Em viagem oficial a Nova York para tratar de temas ligados à segurança pública, o governador do Rio de Janeiro, Cláudio Castro (PL), propôs nesta sexta-feira (9) um acordo de cooperação com a Agência de Combate às Drogas dos Estados Unidos (DEA).
Durante encontro com representantes da divisão americana, Castro sugeriu a formalização de um memorando de intenções com o objetivo de integrar forças no enfrentamento ao narcotráfico. A ideia é permitir o compartilhamento de dados e técnicas entre a DEA e as autoridades fluminenses para frear a atuação de organizações criminosas no estado.
“Vamos unir nossos agentes aos do DEA, que tem escritório no Rio. Firmar um memorando de intenções com o Departamento Antidrogas dos Estados Unidos será extremamente enriquecedor, porque estamos falando de uma divisão com expertise reconhecida em todo o mundo por operações como o desmantelamento do Cartel de Medellín”, afirmou Castro.
A DEA, órgão vinculado ao Departamento de Justiça dos EUA, é responsável por investigar, prender e desarticular redes de tráfico e distribuição de entorpecentes em nível internacional. Além disso, coopera com outras nações no combate a crimes transnacionais.
A visita do governador ocorre em meio a discussões no Brasil sobre o possível reconhecimento de facções do Rio de Janeiro como organizações narcoterroristas.
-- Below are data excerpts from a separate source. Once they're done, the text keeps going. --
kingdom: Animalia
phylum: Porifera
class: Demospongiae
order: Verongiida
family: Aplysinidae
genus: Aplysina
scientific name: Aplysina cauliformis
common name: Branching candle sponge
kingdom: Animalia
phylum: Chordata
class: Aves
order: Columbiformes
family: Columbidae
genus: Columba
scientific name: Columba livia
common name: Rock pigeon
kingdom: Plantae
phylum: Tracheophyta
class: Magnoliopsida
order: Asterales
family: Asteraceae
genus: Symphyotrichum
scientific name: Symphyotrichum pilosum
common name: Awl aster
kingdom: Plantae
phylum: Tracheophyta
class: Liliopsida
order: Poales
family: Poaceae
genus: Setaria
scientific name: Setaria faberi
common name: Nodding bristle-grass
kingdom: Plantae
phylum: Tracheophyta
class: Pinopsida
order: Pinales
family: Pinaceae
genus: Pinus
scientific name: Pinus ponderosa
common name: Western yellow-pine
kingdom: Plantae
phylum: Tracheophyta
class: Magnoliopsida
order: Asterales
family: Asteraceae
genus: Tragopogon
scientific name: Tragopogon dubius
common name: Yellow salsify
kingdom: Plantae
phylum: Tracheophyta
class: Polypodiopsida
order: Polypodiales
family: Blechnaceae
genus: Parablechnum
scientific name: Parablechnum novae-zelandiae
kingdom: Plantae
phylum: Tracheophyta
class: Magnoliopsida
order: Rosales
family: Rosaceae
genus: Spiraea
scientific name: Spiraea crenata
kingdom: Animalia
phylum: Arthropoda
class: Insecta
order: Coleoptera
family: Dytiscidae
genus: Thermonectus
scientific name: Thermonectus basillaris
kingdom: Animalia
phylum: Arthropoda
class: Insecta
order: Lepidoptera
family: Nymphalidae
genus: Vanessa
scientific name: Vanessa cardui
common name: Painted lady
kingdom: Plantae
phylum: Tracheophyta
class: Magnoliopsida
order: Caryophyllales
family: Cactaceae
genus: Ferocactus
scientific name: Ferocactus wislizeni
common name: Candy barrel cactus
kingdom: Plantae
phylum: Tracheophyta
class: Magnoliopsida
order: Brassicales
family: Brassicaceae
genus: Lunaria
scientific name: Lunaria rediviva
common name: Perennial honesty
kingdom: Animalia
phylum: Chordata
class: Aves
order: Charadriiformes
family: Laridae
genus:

Na quinta-feira (8), o secretário de Estado de Segurança Pública do Rio, Victor Santos, declarou em entrevista coletiva que será entregue aos EUA um relatório produzido por serviços de inteligência da Polícia Militar e da Polícia Civil.
De acordo com Santos, o documento detalha vínculos entre chefes do Comando Vermelho, milicianos e redes internacionais de crime organizado, incluindo máfias europeias e grupos já classificados como terroristas por organismos internacionais. O objetivo é obter apoio formal do governo americano para reforçar a cooperação técnica com foco na repressão a crimes financeiros.
— O sistema financeiro dos EUA, com o uso do Swift (Sociedade para Telecomunicações Financeiras Interbancárias Globais), tem facilidade em rastrear e bloquear valores suspeitos no mundo todo. Se houver suspeita de que o dinheiro venha de uma organização criminosa ou terrorista, é possível agir rapidamente — explicou o secretário.
A expectativa do governo do Rio é de que a aproximação com agências americanas como a DEA contribua para fortalecer o treinamento de agentes estaduais e ampliar a capacidade de rastreio de capitais ilícitos que alimentam o crime organizado.